[THE DATA — start]

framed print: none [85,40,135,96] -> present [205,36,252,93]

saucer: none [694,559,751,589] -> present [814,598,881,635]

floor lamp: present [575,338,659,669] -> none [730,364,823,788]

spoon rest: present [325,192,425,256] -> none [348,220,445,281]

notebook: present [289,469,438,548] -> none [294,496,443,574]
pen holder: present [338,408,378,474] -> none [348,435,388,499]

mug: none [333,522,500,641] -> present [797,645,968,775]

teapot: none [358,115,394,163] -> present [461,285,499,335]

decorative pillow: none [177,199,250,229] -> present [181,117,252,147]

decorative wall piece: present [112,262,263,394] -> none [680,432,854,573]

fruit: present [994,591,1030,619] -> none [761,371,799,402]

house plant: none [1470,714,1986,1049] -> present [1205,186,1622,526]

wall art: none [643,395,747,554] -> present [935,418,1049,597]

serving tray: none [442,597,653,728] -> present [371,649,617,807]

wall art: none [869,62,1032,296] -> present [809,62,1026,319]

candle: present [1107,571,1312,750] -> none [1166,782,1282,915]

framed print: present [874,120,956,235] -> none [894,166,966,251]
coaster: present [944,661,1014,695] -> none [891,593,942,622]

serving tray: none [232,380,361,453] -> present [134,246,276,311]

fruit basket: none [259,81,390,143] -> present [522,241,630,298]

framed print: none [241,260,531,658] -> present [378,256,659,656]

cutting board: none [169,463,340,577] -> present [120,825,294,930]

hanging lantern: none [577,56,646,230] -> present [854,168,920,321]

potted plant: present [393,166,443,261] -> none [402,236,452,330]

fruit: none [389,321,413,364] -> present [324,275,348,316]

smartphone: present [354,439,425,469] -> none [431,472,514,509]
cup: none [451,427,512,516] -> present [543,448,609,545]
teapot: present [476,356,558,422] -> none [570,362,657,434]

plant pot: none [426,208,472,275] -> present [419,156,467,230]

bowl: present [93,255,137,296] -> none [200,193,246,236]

[THE DATA — finish]

> EXERCISE GOAL: Repeat every line of the records, exactly as given.

> ANSWER TO THE PROBLEM:
framed print: none [85,40,135,96] -> present [205,36,252,93]

saucer: none [694,559,751,589] -> present [814,598,881,635]

floor lamp: present [575,338,659,669] -> none [730,364,823,788]

spoon rest: present [325,192,425,256] -> none [348,220,445,281]

notebook: present [289,469,438,548] -> none [294,496,443,574]
pen holder: present [338,408,378,474] -> none [348,435,388,499]

mug: none [333,522,500,641] -> present [797,645,968,775]

teapot: none [358,115,394,163] -> present [461,285,499,335]

decorative pillow: none [177,199,250,229] -> present [181,117,252,147]

decorative wall piece: present [112,262,263,394] -> none [680,432,854,573]

fruit: present [994,591,1030,619] -> none [761,371,799,402]

house plant: none [1470,714,1986,1049] -> present [1205,186,1622,526]

wall art: none [643,395,747,554] -> present [935,418,1049,597]

serving tray: none [442,597,653,728] -> present [371,649,617,807]

wall art: none [869,62,1032,296] -> present [809,62,1026,319]

candle: present [1107,571,1312,750] -> none [1166,782,1282,915]

framed print: present [874,120,956,235] -> none [894,166,966,251]
coaster: present [944,661,1014,695] -> none [891,593,942,622]

serving tray: none [232,380,361,453] -> present [134,246,276,311]

fruit basket: none [259,81,390,143] -> present [522,241,630,298]

framed print: none [241,260,531,658] -> present [378,256,659,656]

cutting board: none [169,463,340,577] -> present [120,825,294,930]

hanging lantern: none [577,56,646,230] -> present [854,168,920,321]

potted plant: present [393,166,443,261] -> none [402,236,452,330]

fruit: none [389,321,413,364] -> present [324,275,348,316]

smartphone: present [354,439,425,469] -> none [431,472,514,509]
cup: none [451,427,512,516] -> present [543,448,609,545]
teapot: present [476,356,558,422] -> none [570,362,657,434]

plant pot: none [426,208,472,275] -> present [419,156,467,230]

bowl: present [93,255,137,296] -> none [200,193,246,236]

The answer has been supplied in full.